● **WHAT IS BEING ASKED**: Copy the records below word for word, from the first line through the line that contains "administration and initiate", and leave out any pictures.

Saved entries
━━━━━━━━━━
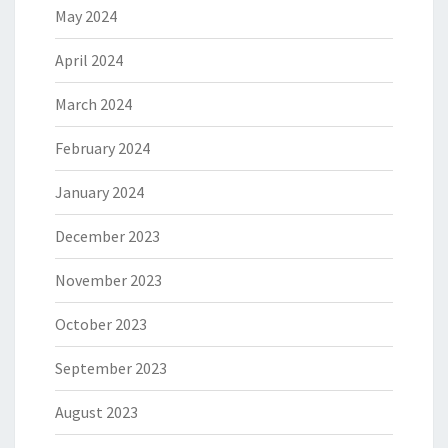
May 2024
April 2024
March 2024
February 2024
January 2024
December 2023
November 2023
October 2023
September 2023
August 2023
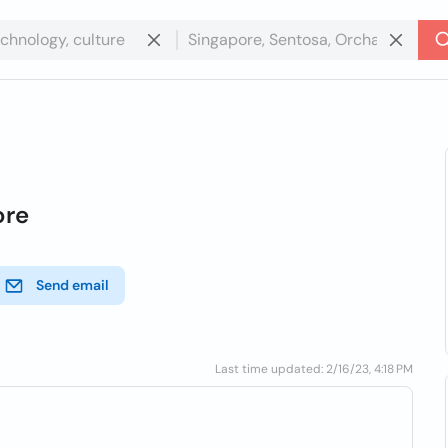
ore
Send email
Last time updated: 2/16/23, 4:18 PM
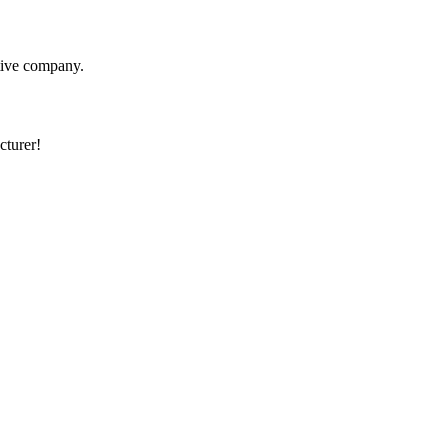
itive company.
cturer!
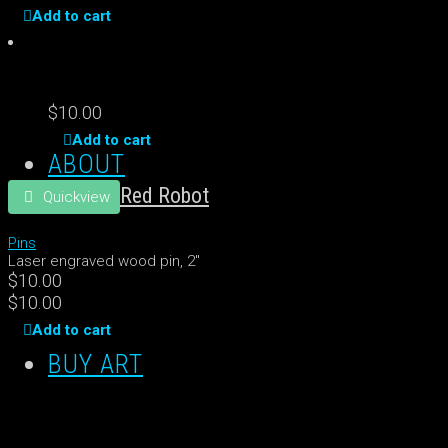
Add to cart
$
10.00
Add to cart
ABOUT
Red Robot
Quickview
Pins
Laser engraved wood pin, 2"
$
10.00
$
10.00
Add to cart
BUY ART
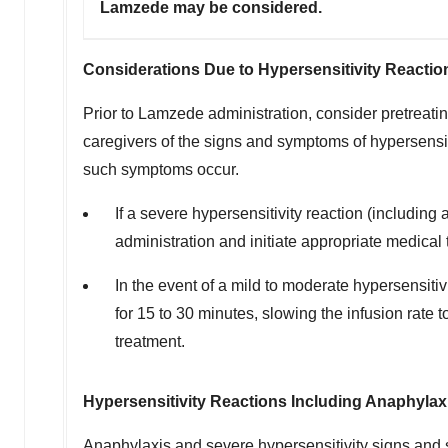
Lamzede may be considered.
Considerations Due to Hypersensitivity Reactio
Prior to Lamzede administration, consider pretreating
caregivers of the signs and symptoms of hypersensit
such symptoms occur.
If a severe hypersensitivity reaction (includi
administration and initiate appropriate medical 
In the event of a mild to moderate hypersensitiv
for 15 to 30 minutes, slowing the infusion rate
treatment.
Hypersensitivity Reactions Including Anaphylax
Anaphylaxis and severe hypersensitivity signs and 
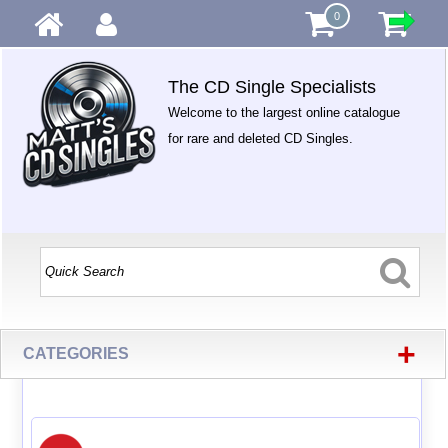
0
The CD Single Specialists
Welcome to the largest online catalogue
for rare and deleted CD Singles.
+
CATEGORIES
━━━━━━━━━━
● **RESPONSE BELOW**:
May 2024
April 2024
March 2024
February 2024
January 2024
December 2023
November 2023
October 2023
September 2023
August 2023
ore
Send email
Last time updated: 2/16/23, 4:18 PM
itive company.
cturer!
Add to cart
$
10.00
Add to cart
ABOUT
Red Robot
Quickview
Pins
Laser engraved wood pin, 2"
$
10.00
$
10.00
Add to cart
BUY ART
Lamzede may be considered.
Considerations Due to Hypersensitivity Reactio
Prior to Lamzede administration, consider pretreating
caregivers of the signs and symptoms of hypersensit
such symptoms occur.
If a severe hypersensitivity reaction (includi
administration and initiate appropriate medical 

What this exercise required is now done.